>> Start Passage shown

Also: if subjectivity ('taste') is all that the scaffolding of one’s musical appreciation is made of, the _effective_ value of such appreciation is going to be inevitably restricted to affirming that subjectivity. Which, granted, can be a perfectly enjoyable and even profound experience, but it comes at the expense of preventing a deepening of one’s immersion in the music under consideration, as well as gravely impeding any openness, honesty and curiosity towards other, less familiar music.

- - -

*Iskra*, effortlessly preceding Herrmann on my list of great film composers are *Nino Rota, Jerry Goldsmith, Franz Waxman, pre-'95 John Williams* and, last but certainly not least, the indescribable musical phenomenon that is *Alberto Iglesias*. Can't decide on how these five should be ordered. And just to be clear: we’re talking _‘preceding by a huge margin’_ here.

By a more narrow one, but still comfortably in front, come people like Thomas Newman, E.W. Korngold, Jerry Fielding, Bruce Broughton and Ennio Morricone. And while I’m not sure if I rate the following bunch significantly higher than Herrmann, they certainly get a lot more airplay at my place: Michael Small, Jon Brion, Philippe Sarde, John Barry, early Elfman and David Shire (that last one based on one score only, “Return To Oz”, to give you an idea of how good I think that is).

>> End Passage shown

## The tasks
A) In the film-composer post, David Shire's place on the list rests on which single score?
B) Write the next part of the film-composer post, picking up right after its last sentence.

>> Start Dataset entries

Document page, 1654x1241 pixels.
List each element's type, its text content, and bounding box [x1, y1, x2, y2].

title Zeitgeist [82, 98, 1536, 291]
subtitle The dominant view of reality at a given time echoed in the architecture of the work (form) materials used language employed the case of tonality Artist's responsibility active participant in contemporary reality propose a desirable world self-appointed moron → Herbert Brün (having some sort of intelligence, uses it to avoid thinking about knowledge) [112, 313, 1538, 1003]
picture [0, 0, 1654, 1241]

>> End Dataset entries

## Answer list
A) "Return To Oz"

B)
(My thus far great but sometimes wavering enthusiasm for James Newton Howard has also taken huge leaps skywards with the release of “Red Sparrow”, which hit me, when I first heard it, like very few scores of recent years have. Its ‘Ouverture’ alone, in my opinion, entitles Howard to several lifetimes of our gratitude and respect.)

And only then do we slowly begin to see, on my list anyway, the flickering whites of Herrmann’s eyes.
(To be completely honest: the only music of Herrmann which I love unreservedly and passionately are a handful of cues from “Citizen Kane” — true musical genius at work there, I find — and a few bits from “The Snows of Kilimanjaro” and "The Devil and Daniel Webster". I think I do recognize and certainly appreciate the many fine qualities in much of his other music, but none of it baffles me, or even speaks to me, quite the way “Kane” does. And like I said before: the desolate, barely moving, repetitive barrenness of many a Herrmann musical landscape is also largely wasted on me.)

_


----------



## Iskra (Aug 15, 2018)

Mike Fox said:


> Can you please define "appreciation of music", and how it is not subjective?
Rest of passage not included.